Sunday, May 21, 2000 | 2:39 a.m.

SOUTHAVEN, Miss. - One sunny and windy spring Sunday, 7-year-old Dallas Reinhardt Peeples went fishing with her stepfather and her 4-year-old brother, Garrett. The family's live-in friend, Troy Carlisle, tagged along.

The children's mother, Kerri Peeples, dressed them, brushed their blond hair and sent them off. "I told them I loved them and I'd see them when they got back," she said.

Only one of the children returned.

Police say both children fell out of the family boat into Arkabutla Lake. Dallas' stepfather rescued Garrett, and Carlisle swam out to Dallas. But instead of rescuing the girl, authorities believe, the strong currents caused Carlisle to panic and tear the girl's life preserver away from her to save himself.

Dallas drowned. Her body was recovered three days later, on May 10.

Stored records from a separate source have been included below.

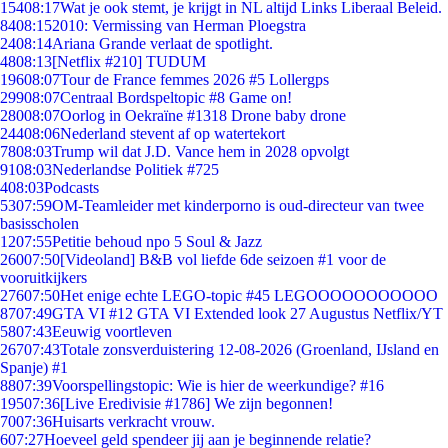
154
08:17
Wat je ook stemt, je krijgt in NL altijd Links Liberaal Beleid.
84
08:15
2010: Vermissing van Herman Ploegstra
24
08:14
Ariana Grande verlaat de spotlight.
48
08:13
[Netflix #210] TUDUM
196
08:07
Tour de France femmes 2026 #5 Lollergps
299
08:07
Centraal Bordspeltopic #8 Game on!
280
08:07
Oorlog in Oekraïne #1318 Drone baby drone
244
08:06
Nederland stevent af op watertekort
78
08:03
Trump wil dat J.D. Vance hem in 2028 opvolgt
91
08:03
Nederlandse Politiek #725
4
08:03
Podcasts
53
07:59
OM-Teamleider met kinderporno is oud-directeur van twee
basisscholen
12
07:55
Petitie behoud npo 5 Soul & Jazz
260
07:50
[Videoland] B&B vol liefde 6de seizoen #1 voor de
vooruitkijkers
276
07:50
Het enige echte LEGO-topic #45 LEGOOOOOOOOOOO
87
07:49
GTA VI #12 GTA VI Extended look 27 Augustus Netflix/YT
58
07:43
Eeuwig voortleven
267
07:43
Totale zonsverduistering 12-08-2026 (Groenland, IJsland en
Spanje) #1
88
07:39
Voorspellingstopic: Wie is hier de weerkundige? #16
195
07:36
[Live Eredivisie #1786] We zijn begonnen!
70
07:36
Huisarts verkracht vrouw.
6
07:27
Hoeveel geld spendeer jij aan je beginnende relatie?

That same day, Carlisle, 28, was accused of murder under a Mississippi law that stipulates that the charge is warranted when a crime "was done in the commission of an act eminently dangerous to others and evincing a depraved heart."

If convicted, he could face life in prison. Calls to the home and office of his attorney, Darrin Vance, went unanswered Sunday. Carlisle was on suicide watch in the county jail.

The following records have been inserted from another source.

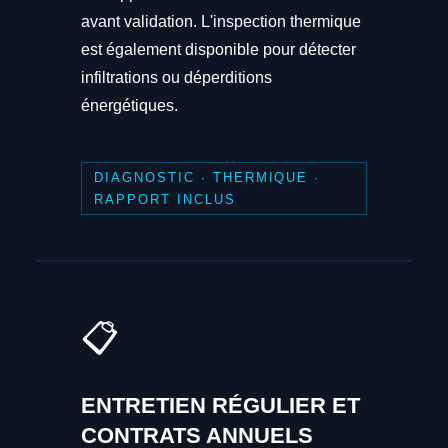
avant validation. L'inspection thermique
est également disponible pour détecter
infiltrations ou déperditions
énergétiques.
DIAGNOSTIC · THERMIQUE ·
RAPPORT INCLUS
📋
ENTRETIEN RÉGULIER ET
CONTRATS ANNUELS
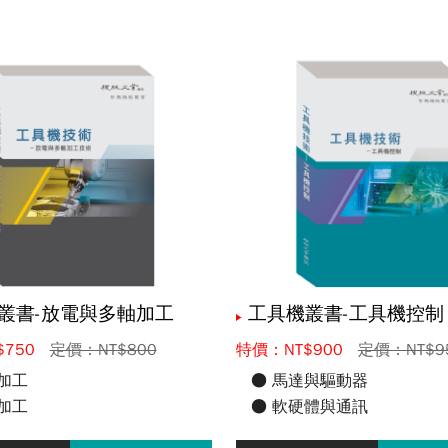
叢書-放電與多軸加工
工具機叢書-工具機控制
750
定價：NT$800
特價：NT$900
定價：NT$9
加工
● 馬達與驅動器
加工
● 軟硬體與通訊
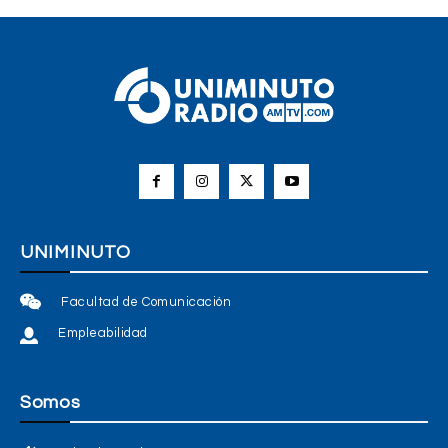
UNIMINUTO
Facultad de Comunicación
Empleabilidad
Somos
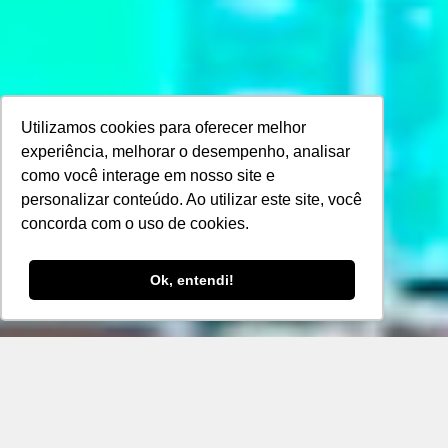
Utilizamos cookies para oferecer melhor
experiência, melhorar o desempenho, analisar
como você interage em nosso site e
personalizar conteúdo. Ao utilizar este site, você
concorda com o uso de cookies.
Ok, entendi!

Phil Cottam, DeSoto County's assistant chief deputy sheriff, was among the roughly 300 law officers who assisted in the search for Dallas. It was the child's stepfather, Kenneth, who finally found her body.

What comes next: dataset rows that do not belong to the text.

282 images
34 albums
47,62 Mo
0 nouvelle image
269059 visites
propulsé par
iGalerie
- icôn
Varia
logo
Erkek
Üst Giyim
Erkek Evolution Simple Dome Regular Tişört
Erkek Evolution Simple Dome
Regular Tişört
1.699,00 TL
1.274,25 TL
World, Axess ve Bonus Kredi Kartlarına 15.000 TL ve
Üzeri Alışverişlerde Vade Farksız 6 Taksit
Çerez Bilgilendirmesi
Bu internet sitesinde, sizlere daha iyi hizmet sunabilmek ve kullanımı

"She still had her hair in a little ponytail and when I saw it ... it tore me up," Cottam said. "I thought, 'How can somebody do this to a child?"'

Carlisle had worked for Peeples family at their automotive shop before they closed it down a week before the drowning. He was facing charges of cocaine possession but was free on bond at the time of the fishing trip, authorities said.

Kerri Peeples said she and her husband wanted to help their friend. They offered him shelter in the two-bedroom apartment. "We even paid for his attorney," she said.

She said that her children often played with Carlisle, whom they nicknamed "Troy Boy," and that the five of them had spent time together on the family boat last summer.

Cottam would not elaborate on the case against Carlisle. But he did say 4-year-old Garrett is a possible witness.

"He enlightened us quite a bit," Cottam said. "We feel strongly we have a good charge."